> **AUFGABE**
Schreiben Sie den Abschnitt der Textkritik von "Ich kann mich" bis "Vision, ein Suizid?" erneut ab und tauschen Sie darin "Ungetüm" gegen "Monstrum" aus.

Das hört sich im stilistischen Kontext unglücklich an. "Vermutlich tauchte er gerade ab"?

Jetzt aber, während ich gegen den Sturm und die Wellen ankämpfte, spürte ich, wie er der Wal immer näher kam.

"er" oder "der Wal"?

Ich kann mich weder daran erinnern, wie ich an Bord noch wie wir den Hafen erreicht haben.

Zu "an Bord" fehlt ein Verb.

wie das Ungetüm langsam aus den Tiefen der See emportauchte und dabei unentwegt seine seelenlosen Augen auf mich richtete.

Ich bin kein Zoologe, aber diese fetten Wale haben doch nur ein kleines Auge an jeder Kopfseite. Deshalb iritiert mich der nachfolgend verwendete Plural - physiognomisch, glaube ich, nicht möglich.

Noch während ich mein Spiegelbild anstarrte und meine Mutter sah, die immer tiefer tauchte, um sich vor dem Wächter in Sicherheit zu bringen,

Hier streifst du kurz ein Motiv, lässt es aber sofort wieder fallen.
Die Mutter taucht? Es wird nicht deutlich, was damit gemeint ist, eine Vision, ein Suizid?

> **BEREITGESTELLTES MATERIAL**
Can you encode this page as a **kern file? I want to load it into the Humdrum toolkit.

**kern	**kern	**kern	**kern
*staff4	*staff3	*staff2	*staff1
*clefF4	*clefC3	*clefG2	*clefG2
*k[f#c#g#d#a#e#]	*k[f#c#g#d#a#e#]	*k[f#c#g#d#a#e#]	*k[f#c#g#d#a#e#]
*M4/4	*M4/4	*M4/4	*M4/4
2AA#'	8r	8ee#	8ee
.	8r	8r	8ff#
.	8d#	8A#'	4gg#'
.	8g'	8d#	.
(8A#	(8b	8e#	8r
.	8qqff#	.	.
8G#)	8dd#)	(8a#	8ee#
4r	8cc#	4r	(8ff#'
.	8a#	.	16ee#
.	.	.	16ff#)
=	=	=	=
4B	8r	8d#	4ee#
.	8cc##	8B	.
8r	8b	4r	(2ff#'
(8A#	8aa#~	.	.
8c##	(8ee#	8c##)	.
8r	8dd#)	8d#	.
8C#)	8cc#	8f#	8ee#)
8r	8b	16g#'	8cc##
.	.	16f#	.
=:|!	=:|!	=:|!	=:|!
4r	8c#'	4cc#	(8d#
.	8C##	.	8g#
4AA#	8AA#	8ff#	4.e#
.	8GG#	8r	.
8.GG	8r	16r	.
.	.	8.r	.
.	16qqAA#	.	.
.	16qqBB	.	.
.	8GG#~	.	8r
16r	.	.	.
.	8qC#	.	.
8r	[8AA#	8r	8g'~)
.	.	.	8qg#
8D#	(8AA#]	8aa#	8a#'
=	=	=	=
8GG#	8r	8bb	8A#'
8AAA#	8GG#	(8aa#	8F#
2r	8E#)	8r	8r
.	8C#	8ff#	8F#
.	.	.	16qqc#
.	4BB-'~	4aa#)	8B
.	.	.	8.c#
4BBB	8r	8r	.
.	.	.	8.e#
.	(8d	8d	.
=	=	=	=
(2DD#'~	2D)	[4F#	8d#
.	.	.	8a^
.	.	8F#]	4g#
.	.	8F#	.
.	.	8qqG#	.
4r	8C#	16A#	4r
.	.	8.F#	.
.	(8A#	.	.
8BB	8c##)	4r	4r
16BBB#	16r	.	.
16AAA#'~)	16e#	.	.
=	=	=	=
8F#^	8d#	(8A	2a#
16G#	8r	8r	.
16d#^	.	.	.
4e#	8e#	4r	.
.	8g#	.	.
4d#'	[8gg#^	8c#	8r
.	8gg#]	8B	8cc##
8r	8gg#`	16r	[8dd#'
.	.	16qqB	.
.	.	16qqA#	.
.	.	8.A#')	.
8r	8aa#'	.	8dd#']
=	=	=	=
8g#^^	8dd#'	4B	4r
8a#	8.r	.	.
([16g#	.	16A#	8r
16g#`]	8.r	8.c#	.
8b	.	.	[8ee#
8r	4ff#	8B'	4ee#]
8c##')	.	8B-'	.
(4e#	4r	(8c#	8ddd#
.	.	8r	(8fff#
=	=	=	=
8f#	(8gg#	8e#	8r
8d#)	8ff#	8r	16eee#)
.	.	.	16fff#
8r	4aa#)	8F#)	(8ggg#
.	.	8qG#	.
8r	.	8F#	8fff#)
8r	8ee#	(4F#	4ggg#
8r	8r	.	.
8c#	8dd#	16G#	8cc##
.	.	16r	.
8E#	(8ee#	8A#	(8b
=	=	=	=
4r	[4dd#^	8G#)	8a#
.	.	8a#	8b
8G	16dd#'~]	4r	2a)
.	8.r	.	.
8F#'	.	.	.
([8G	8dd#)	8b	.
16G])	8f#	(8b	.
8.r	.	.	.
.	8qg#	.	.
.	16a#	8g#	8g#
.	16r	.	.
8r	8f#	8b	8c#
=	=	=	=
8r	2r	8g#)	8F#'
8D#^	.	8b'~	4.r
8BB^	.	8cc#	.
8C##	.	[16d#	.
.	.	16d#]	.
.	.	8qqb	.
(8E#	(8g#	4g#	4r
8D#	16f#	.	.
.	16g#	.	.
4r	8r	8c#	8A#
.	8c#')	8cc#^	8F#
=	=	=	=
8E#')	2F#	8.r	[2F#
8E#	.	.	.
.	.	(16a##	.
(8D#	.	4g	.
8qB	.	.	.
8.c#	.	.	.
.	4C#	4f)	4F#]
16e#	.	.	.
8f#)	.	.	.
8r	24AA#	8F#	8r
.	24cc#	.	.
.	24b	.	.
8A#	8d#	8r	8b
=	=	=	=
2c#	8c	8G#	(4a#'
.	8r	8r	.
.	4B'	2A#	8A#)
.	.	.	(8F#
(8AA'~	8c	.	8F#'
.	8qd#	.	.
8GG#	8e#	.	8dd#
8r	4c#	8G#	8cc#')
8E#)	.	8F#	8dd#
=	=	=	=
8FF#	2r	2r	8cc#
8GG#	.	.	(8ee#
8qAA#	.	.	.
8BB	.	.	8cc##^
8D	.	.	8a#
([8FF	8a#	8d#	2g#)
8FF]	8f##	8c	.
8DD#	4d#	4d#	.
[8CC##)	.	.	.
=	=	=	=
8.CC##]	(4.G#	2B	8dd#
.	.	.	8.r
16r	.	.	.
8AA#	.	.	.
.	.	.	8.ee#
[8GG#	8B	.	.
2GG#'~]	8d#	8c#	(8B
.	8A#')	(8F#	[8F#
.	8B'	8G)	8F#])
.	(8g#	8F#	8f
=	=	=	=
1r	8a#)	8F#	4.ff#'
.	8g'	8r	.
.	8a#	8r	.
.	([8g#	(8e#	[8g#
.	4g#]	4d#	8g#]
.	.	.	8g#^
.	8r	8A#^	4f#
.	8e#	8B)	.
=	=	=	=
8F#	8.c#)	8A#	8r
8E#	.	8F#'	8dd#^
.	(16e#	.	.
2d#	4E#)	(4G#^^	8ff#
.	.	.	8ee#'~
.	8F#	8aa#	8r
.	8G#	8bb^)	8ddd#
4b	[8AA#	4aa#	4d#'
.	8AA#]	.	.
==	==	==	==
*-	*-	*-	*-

> **LÖSUNG**
Ich kann mich weder daran erinnern, wie ich an Bord noch wie wir den Hafen erreicht haben.

Zu "an Bord" fehlt ein Verb.

wie das Monstrum langsam aus den Tiefen der See emportauchte und dabei unentwegt seine seelenlosen Augen auf mich richtete.

Ich bin kein Zoologe, aber diese fetten Wale haben doch nur ein kleines Auge an jeder Kopfseite. Deshalb iritiert mich der nachfolgend verwendete Plural - physiognomisch, glaube ich, nicht möglich.

Noch während ich mein Spiegelbild anstarrte und meine Mutter sah, die immer tiefer tauchte, um sich vor dem Wächter in Sicherheit zu bringen,

Hier streifst du kurz ein Motiv, lässt es aber sofort wieder fallen.
Die Mutter taucht? Es wird nicht deutlich, was damit gemeint ist, eine Vision, ein Suizid?